As a world leader in agriculture, its main destinations are the U.S., the Netherlands, Hong Kong, Canada, China, the UK, Spain and France. Peru has become Colombia's rich neighbor through agriculture.
The country demonstrated that this sector brings internal growth and generates direct and indirect job opportunities as long as there are flexible labor policies that implement daily and hourly wages, and of course, guarantee social security.
Our neighboring country understood that the state must have a supply of public goods, roads, irrigation, connectivity, access to markets, total openness to investment, adoption of technology, environmental protection and improved importing of plant and animal material, which shortens the paths to the improvement of productivity and competitiveness.
Today, along with everything they have achieved, the country looks at us with a desire to search for unused lands, labor and the tropical climate for their counter-seasonal supply so that they can increase their export volumes.
Welcome, Peruvians.
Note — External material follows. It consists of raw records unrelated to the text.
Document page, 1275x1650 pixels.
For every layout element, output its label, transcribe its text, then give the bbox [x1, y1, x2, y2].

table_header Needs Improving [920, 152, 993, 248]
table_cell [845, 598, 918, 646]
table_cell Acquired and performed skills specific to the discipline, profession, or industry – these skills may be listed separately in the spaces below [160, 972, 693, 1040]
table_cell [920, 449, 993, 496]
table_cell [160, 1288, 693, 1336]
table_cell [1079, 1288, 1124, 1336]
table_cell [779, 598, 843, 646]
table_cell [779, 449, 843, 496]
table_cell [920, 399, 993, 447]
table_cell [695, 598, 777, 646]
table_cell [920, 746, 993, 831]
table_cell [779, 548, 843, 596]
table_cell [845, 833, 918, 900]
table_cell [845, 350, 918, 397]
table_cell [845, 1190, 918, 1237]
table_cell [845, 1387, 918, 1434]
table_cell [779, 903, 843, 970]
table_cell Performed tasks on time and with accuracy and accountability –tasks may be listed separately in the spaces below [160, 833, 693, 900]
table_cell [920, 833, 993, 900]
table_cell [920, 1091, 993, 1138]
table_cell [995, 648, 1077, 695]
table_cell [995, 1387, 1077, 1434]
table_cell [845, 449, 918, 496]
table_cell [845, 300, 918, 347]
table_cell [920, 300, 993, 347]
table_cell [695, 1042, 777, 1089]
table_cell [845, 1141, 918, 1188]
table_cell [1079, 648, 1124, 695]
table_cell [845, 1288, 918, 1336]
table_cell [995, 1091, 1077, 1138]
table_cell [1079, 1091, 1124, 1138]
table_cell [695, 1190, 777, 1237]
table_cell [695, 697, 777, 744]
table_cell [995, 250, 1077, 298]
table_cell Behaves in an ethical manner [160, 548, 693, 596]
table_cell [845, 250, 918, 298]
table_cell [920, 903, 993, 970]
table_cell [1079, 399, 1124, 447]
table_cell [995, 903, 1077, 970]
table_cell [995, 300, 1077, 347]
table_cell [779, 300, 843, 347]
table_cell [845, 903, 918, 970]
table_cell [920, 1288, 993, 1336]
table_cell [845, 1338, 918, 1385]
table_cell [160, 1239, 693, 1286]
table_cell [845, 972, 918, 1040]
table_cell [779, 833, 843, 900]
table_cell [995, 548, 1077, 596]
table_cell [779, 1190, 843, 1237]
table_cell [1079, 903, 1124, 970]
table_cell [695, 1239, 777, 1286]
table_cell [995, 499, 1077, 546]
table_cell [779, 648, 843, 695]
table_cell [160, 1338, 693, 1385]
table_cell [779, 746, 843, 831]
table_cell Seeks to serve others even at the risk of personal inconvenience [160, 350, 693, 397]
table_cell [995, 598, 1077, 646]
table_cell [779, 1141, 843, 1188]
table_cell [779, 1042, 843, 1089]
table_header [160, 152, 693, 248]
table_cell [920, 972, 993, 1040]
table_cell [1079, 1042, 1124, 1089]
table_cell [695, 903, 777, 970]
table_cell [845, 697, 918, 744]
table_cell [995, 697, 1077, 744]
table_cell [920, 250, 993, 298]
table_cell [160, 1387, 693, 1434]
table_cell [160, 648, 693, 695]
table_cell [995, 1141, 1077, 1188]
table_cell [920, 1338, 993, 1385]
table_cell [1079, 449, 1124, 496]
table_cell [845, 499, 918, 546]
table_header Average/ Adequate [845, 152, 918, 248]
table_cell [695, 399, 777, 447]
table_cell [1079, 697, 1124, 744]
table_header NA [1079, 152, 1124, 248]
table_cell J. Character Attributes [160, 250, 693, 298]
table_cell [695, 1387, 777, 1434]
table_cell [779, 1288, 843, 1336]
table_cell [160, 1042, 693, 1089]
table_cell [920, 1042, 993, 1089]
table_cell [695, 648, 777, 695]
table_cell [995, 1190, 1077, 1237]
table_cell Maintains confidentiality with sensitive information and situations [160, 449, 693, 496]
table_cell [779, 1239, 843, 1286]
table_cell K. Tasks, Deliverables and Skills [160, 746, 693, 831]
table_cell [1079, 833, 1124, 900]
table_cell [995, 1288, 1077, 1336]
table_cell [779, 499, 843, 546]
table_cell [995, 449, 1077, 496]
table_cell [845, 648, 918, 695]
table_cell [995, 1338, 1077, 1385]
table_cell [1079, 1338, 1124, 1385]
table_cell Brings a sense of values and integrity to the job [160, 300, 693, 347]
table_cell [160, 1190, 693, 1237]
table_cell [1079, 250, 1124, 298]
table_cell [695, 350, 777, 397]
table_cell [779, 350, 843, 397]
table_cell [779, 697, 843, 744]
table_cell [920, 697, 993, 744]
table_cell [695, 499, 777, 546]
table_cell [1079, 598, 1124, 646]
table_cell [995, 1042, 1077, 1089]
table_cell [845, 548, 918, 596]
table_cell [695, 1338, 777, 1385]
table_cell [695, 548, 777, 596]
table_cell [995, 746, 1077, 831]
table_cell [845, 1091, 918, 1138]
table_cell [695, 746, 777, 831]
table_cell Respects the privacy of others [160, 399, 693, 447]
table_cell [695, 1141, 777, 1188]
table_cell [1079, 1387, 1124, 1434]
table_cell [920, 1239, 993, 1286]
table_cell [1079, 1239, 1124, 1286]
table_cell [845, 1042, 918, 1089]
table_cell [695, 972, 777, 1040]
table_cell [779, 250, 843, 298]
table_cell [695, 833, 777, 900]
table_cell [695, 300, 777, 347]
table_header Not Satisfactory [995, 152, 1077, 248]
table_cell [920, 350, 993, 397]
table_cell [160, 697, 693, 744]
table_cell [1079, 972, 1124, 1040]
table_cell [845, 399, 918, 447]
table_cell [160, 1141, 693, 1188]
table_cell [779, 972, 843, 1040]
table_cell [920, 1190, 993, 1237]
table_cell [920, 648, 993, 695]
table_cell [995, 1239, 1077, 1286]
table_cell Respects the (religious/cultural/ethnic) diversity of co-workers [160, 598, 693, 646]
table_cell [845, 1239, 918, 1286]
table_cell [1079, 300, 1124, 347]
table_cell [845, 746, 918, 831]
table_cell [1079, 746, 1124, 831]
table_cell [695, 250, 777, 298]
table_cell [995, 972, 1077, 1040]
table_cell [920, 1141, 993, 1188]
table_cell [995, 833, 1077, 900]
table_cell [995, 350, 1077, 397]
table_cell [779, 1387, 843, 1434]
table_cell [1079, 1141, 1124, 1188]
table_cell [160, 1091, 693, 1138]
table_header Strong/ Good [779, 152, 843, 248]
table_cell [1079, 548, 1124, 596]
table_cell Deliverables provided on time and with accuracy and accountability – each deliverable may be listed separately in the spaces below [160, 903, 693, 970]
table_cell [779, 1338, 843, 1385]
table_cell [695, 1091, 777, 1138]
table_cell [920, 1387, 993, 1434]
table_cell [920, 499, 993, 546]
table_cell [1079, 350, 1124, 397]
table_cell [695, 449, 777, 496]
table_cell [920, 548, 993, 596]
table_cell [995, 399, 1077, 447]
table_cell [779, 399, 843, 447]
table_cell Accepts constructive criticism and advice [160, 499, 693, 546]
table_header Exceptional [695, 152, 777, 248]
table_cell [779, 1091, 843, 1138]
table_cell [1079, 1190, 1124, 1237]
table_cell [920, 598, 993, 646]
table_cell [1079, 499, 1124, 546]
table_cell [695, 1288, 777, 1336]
Bring your experience in improving productivity levels and competitiveness with you to Colombia, so we too can close the poverty gap and focus on rural unemployment.
We must also take advantage of the fact that Peruvians want to learn our strategies of small producer involvement.
They have not yet achieved a model of inclusion and equity, which is why they have invited the CCI to recreate our experience in empowering producers, through the methodology of "Competitive and Sustainable Agribusiness Models" to build from the base of the pyramid.
The path is to combine the experience of both countries, achieving a "win-win" to attract investors and increase exports with inclusive social development conditions, particularly in linking rural women in Colombian-Peruvian regions who have been violated, mistreated, cut off from development and undervalued in their skills and abilities.
Clearly, Colombia is ready to become another rich neighbor through agriculture and to be another agri-food leader in the region. We must take this opportunity!